Manual Upgrade And Drain ​
The current safe upgrade procedure is conservative:
- Deploy workers that host the new release version.
- Register or heartbeat the new workers for the new release.
- Register and activate the new release.
- Submit canary executions and verify worker availability and results.
- Mark old workers draining when they should stop accepting new hosted submissions.
- Leave old workers running until executions pinned to the old release drain.
- Stop old workers only after status queries show no active executions for the old release.

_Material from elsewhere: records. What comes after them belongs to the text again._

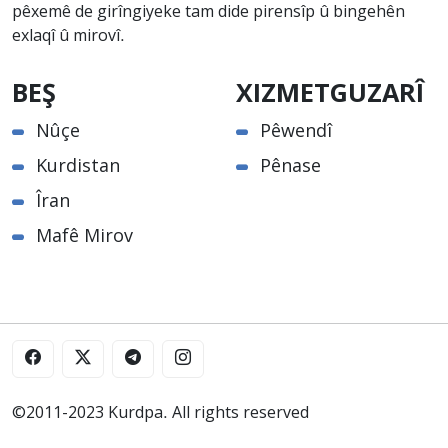
pêxemê de girîngiyeke tam dide pirensîp û bingehên
exlaqî û mirovî.
BEŞ
XIZMETGUZARÎ
Nûçe
Pêwendî
Kurdistan
Pênase
Îran
Mafê Mirov
©2011-2023 Kurdpa. All rights reserved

The lifecycle model is intentionally small. It records HEALTHY, STALE, DRAINING, and UNAVAILABLE views for submit admission. It does not autoscale workers, choose among worker pools, manage Kubernetes deployments, or move in-flight executions between workers.
What To Monitor ​
At minimum:
- work queue depth and oldest message age,
- execution status distribution: running, waiting external, retrying, failed, DLQ,
- lease takeover and sweeper activity,
- await pending count and oldest pending deadline,
- DLQ publication count and repeated failure fingerprints,
- worker protocol latency and transport failures,
- release activation events and active release id per tenant/pipeline,
- worker lifecycle records by tenant, pipeline, release, and state.
For metric names and observability surfaces, use the operations guides for Metrics, Replay & Live Topology, and the Operator Playbook.
Current Limits ​
This recipe intentionally does not include:
- Kubernetes manifests or Docker Compose files,
- dynamic JAR loading in the coordinator,
- append-only execution/await state storage,
- bulk DLQ-message consumers or automated replay campaigns,
- worker autoscaling, fleet routing, or deployment orchestration,
- production tenancy, RBAC, or org/principal management.
The file-backed release registry is suitable for local/dev and single-coordinator self-host pilots. Use the Dynamo release registry for multi-coordinator release metadata. Use the S3-compatible release artifact store only for artifacts that should be coordinator-managed blobs; use OCI or Maven-style repositories for artifacts that already have native repository semantics.